Hasilnya, jajaran petugas berseragam cokelat tersebut menemukan sebanyak 10 kamera pengawas atau CCTV milik terminal bertipe A itu tak berfungsi. CCTV diketahui tidak berfungsi karena tersambar petir.
Kapolres Balikpapan AKBP Jeffri Dian Juniarta mengutarakan, jika keberadaan CCTV sangat penting bagi pihaknya untuk melakukan pengamanan dan pemantauan. "Ini kan tempat pelayanan, apalagi pada event seperti ini, tentu keberadaan CCTV jadi salah satu strategi untuk dengan mudah melakukan pemantauan," jelasnya.
Alhasil karena CCTV tak berfungsi, sampai saat ini Terminal Batu Ampar sendiri belum terkoneksi dengan layanan Comment Center milik Polres Balikpapan. “Kami masih menunggu perbaikannya.

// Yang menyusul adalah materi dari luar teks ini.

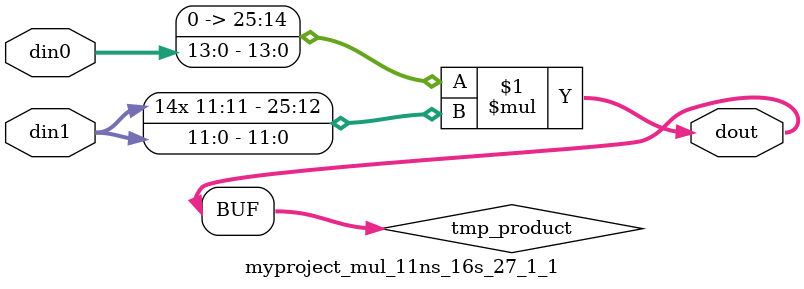
<source format=v>

`timescale 1 ns / 1 ps

  module myproject_mul_11ns_16s_27_1_1(din0, din1, dout);
parameter ID = 1;
parameter NUM_STAGE = 0;
parameter din0_WIDTH = 14;
parameter din1_WIDTH = 12;
parameter dout_WIDTH = 26;

input [din0_WIDTH - 1 : 0] din0; 
input [din1_WIDTH - 1 : 0] din1; 
output [dout_WIDTH - 1 : 0] dout;

wire signed [dout_WIDTH - 1 : 0] tmp_product;











assign tmp_product = $signed({1'b0, din0}) * $signed(din1);










assign dout = tmp_product;







endmodule

</source>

Jika sudah disambungkan dengan operator kami kalau ada apa-apa kami bisa segera tindaklanjuti," ujar Jeffri.
Keberadaan CCTV di Terminal Batu Ampar, kata Jeffri, juga penting untuk menekan aksi kriminalitas, salah satunya perjudian.
Sementara dari pantauan media ini pada H3 lebaran, arus balik mudik belum tampak terjadi di sana. Pasca lebaran lalu, sudah sebanyak 1.734 penumpang hilir mudik melalui terminal tersebut.
Dari sebanyak 1.648 penumpang yang berangkat ke luar Balikpapan, 1.263 penumpang di antaranya memilih Samarinda sebagai kota tujuan, 77 untuk tujuan Bontang, 48 ke Sepaku, dan 260 ke Banjarmasin.
Meski keadaan cukup lengang, namun paling tidak bus cukup terisi. Dalam sidak tersebut Jeffri juga mendatangi sejumlah penumpang, baik yang menaiki bus maupun yang masih menunggu bus mereka.
Menurut Jeffri, kondisi sepinya Terminal Batu Ampar adalah normal. Sementara perkiraan kepadatan meningkat baru akan terjadi pada Sabtu dan Minggu pada pekan ini.